## ACTIVITY
Instruction for the entries that follow: retype exactly the lines from the line with "Катехизация" to the line with "2021-08-20 15:14", both included, and omit all others.

━━ PROVIDED INFORMATION

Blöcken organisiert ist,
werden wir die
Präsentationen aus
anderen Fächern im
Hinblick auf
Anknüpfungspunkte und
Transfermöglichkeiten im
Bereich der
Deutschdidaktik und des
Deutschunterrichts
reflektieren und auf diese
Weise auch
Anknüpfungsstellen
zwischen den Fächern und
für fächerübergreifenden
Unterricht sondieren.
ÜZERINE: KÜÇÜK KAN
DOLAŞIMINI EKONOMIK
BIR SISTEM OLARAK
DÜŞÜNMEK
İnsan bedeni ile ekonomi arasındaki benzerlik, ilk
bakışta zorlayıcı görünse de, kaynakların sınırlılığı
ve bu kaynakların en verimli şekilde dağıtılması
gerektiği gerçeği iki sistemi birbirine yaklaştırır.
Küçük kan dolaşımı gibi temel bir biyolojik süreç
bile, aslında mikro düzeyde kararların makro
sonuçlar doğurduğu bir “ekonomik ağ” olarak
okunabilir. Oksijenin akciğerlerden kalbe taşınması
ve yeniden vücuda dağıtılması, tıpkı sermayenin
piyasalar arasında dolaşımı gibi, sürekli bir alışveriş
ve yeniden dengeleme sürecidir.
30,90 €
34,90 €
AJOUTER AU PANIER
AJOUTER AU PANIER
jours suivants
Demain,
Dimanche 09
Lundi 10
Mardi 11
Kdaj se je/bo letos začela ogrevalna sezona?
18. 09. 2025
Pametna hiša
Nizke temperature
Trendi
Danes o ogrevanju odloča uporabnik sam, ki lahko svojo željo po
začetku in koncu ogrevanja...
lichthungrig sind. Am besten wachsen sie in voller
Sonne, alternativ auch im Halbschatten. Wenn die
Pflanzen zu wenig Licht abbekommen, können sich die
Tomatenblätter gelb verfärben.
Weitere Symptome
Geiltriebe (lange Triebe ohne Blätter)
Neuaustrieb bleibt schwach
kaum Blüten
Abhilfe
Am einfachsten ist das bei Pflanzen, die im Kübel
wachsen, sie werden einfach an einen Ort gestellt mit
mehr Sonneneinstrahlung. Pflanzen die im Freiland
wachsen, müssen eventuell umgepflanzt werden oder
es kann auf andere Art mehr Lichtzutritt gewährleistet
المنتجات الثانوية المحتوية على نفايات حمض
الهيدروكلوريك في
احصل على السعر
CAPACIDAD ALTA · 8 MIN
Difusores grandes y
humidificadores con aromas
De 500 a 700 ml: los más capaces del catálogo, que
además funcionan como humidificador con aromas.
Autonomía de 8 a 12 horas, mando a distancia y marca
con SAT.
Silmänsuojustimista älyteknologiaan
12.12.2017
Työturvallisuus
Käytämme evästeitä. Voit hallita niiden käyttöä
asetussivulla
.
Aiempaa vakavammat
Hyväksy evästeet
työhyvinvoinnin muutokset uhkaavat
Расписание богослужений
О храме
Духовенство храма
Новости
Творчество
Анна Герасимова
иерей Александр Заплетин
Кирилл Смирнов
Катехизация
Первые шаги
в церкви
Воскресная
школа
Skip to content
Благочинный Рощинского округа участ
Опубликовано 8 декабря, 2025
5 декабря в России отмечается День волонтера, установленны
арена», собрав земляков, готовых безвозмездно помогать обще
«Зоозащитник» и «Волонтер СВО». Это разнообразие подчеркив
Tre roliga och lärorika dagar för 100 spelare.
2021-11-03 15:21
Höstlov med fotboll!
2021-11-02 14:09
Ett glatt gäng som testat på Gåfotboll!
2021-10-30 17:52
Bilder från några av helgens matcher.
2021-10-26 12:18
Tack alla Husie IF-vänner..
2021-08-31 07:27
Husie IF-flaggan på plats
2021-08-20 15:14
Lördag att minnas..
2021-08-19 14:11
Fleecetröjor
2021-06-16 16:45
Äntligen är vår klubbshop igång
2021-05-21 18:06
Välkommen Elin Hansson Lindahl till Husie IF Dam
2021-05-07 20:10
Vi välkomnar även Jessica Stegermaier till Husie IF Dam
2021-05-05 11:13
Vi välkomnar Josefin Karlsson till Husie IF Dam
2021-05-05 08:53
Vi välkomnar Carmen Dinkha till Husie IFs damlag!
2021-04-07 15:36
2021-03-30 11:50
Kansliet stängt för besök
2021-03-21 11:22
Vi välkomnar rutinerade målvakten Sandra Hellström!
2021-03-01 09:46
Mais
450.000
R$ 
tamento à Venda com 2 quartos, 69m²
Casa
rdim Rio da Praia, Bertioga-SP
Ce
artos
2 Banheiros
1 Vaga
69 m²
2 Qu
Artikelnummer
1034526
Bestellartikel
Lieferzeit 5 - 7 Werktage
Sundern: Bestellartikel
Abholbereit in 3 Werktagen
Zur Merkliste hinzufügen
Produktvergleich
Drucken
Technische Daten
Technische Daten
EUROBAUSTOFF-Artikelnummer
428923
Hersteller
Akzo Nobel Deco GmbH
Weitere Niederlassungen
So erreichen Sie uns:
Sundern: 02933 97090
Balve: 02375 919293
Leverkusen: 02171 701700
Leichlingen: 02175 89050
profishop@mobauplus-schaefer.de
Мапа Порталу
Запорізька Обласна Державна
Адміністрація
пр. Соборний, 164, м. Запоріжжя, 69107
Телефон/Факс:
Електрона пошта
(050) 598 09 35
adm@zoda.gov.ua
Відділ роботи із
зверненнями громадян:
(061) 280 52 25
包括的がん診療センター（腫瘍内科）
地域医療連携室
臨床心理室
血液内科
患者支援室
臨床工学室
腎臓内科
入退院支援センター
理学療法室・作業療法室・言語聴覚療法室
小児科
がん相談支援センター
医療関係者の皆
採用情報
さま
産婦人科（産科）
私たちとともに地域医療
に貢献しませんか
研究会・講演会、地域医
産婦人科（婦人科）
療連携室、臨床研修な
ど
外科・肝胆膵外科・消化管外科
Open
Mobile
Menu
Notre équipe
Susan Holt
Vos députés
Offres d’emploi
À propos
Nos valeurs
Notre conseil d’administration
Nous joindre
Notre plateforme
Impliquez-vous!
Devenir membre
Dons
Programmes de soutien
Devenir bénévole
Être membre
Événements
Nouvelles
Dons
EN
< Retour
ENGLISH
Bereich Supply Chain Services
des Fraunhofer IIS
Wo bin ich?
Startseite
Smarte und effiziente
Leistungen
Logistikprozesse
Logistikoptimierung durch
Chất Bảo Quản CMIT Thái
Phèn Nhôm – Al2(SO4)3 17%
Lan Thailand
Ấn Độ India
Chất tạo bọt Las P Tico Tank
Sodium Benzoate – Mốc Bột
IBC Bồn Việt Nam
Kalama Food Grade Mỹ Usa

━━━━

## THE ANSWER
Катехизация
Первые шаги
в церкви
Воскресная
школа
Skip to content
Благочинный Рощинского округа участ
Опубликовано 8 декабря, 2025
5 декабря в России отмечается День волонтера, установленны
арена», собрав земляков, готовых безвозмездно помогать обще
«Зоозащитник» и «Волонтер СВО». Это разнообразие подчеркив
Tre roliga och lärorika dagar för 100 spelare.
2021-11-03 15:21
Höstlov med fotboll!
2021-11-02 14:09
Ett glatt gäng som testat på Gåfotboll!
2021-10-30 17:52
Bilder från några av helgens matcher.
2021-10-26 12:18
Tack alla Husie IF-vänner..
2021-08-31 07:27
Husie IF-flaggan på plats
2021-08-20 15:14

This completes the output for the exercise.